Do exposto se depreende que a avaliação do sénior com desequilíbrio exige uma abordagem multidisciplinar. O papel da Medicina Geral e Familiar, da Medicina Interna integrando as vertentes cardiológica, neurológica, psiquiátrica, metabólica, ortopédica, fisiátrica, é fundamental. Os doentes que chegam à consulta de Otoneurologia a pedir ajuda, quase sempre já percorreram este caminho.
A história e avaliação clínica são de suprema importância. A objetivação dos défices ou assimetrias vestibulares por Videonistagmografia, Video head impulse teste, a caracterização do desequilíbrio pela Vertical Subjetiva e Posturografia Dinâmica Computorizada, o passo seguinte.
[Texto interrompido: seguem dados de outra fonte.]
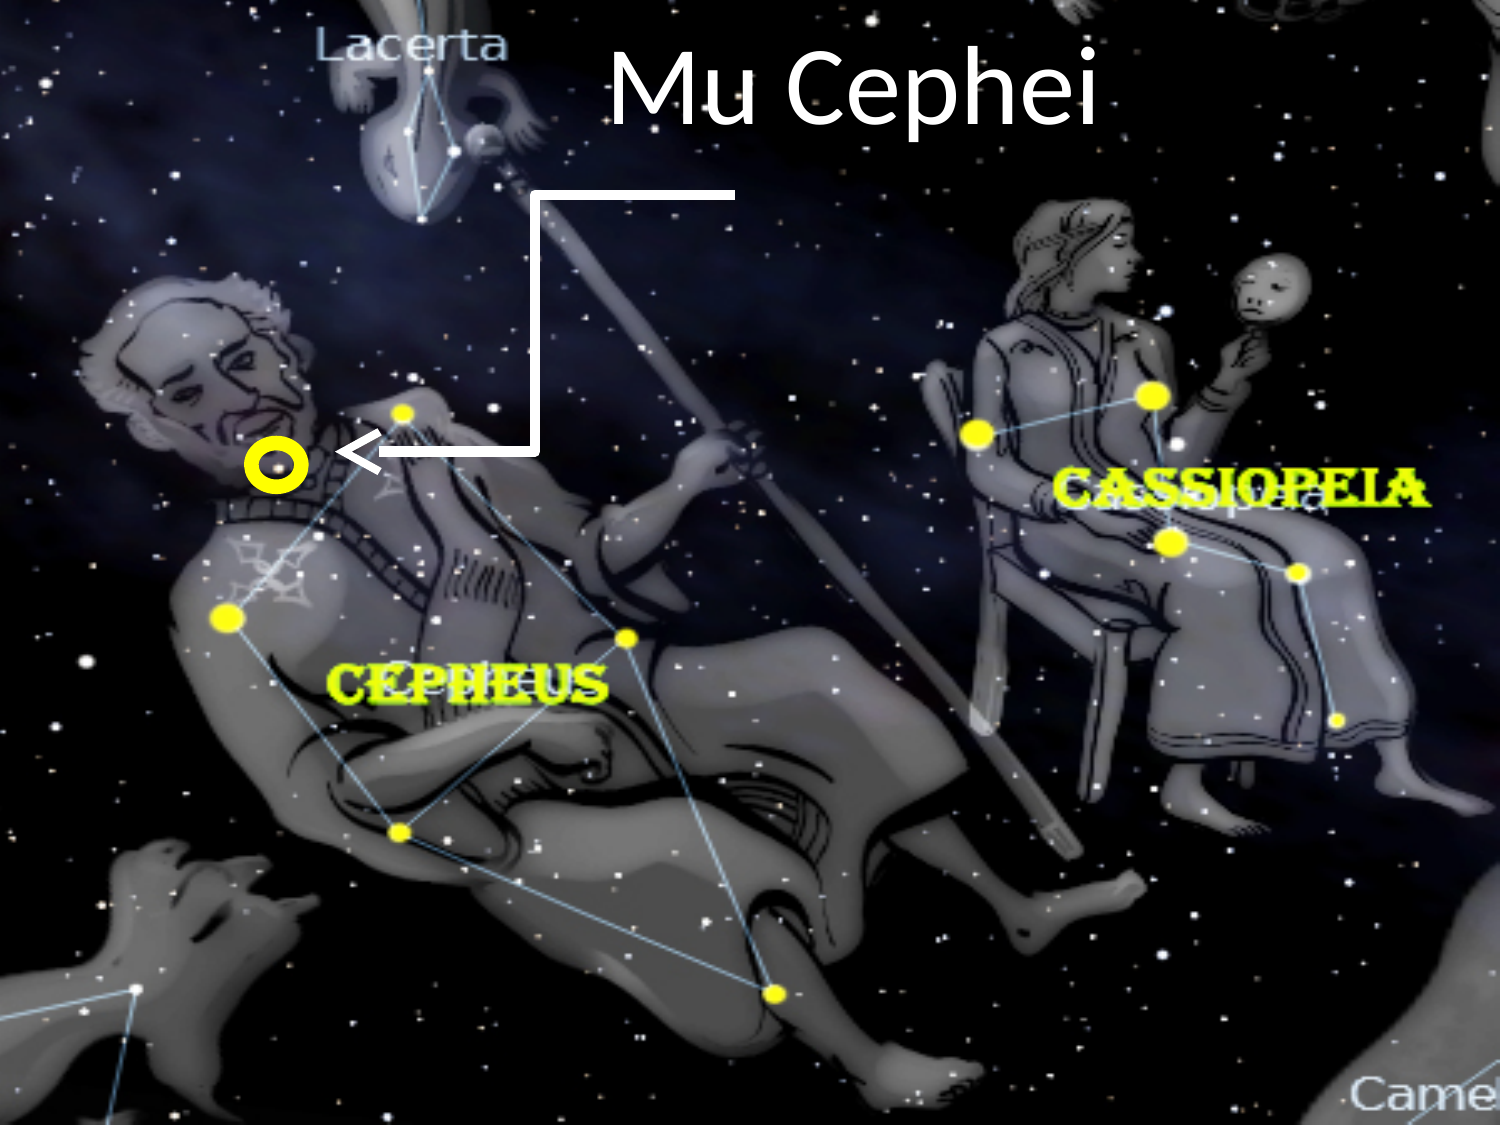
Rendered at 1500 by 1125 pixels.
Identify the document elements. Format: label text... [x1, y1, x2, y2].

picture [0, 0, 1500, 1125]
text_box Mu Cephei [590, 4, 1137, 155]
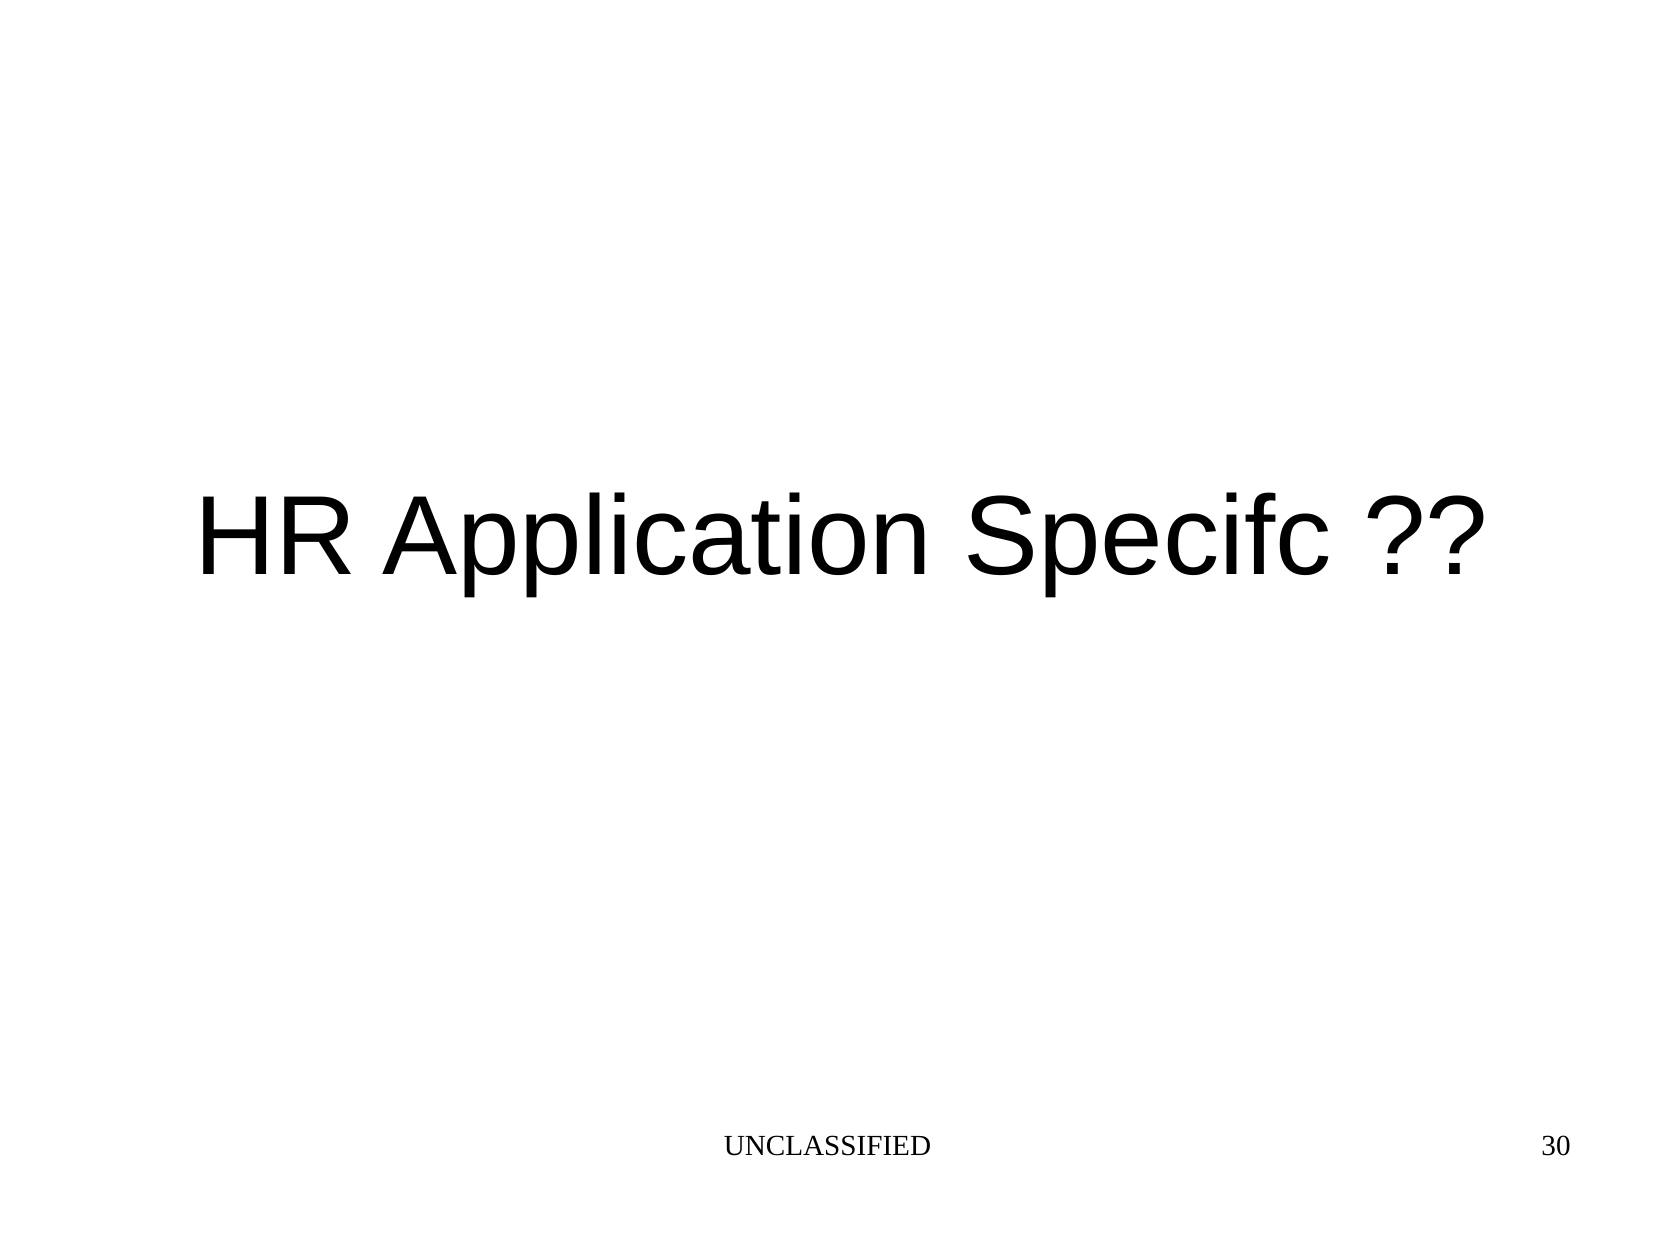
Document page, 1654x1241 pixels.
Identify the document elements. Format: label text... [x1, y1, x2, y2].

text_box HR Application Specifc ?? [180, 465, 1546, 606]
O objetivo final, a recuperação do equilíbrio. A capacidade de compensação pelo sistema nervoso central existe e o programa de reabilitação vestibular permite a adaptação do sistema, mesmo nos idosos. A estimulação optocinética, o treino em plataforma de posturografia dinâmica, os exercícios de estabilização do olhar, o treino do equilíbrio no domicílio, a tomada de consciência dos desvios posturais e sua correção, a intervenção no ambiente para o tornar mais seguro, o estímulo para adoção de comportamentos de vida ativa e sociabilização, fazem parte integrante do programa.
O progresso e desenvolvimento de uma Nação e de um Povo, também se mede pelos seus cidadãos seniores autónomos, com uma vida física, mental e social gratificante.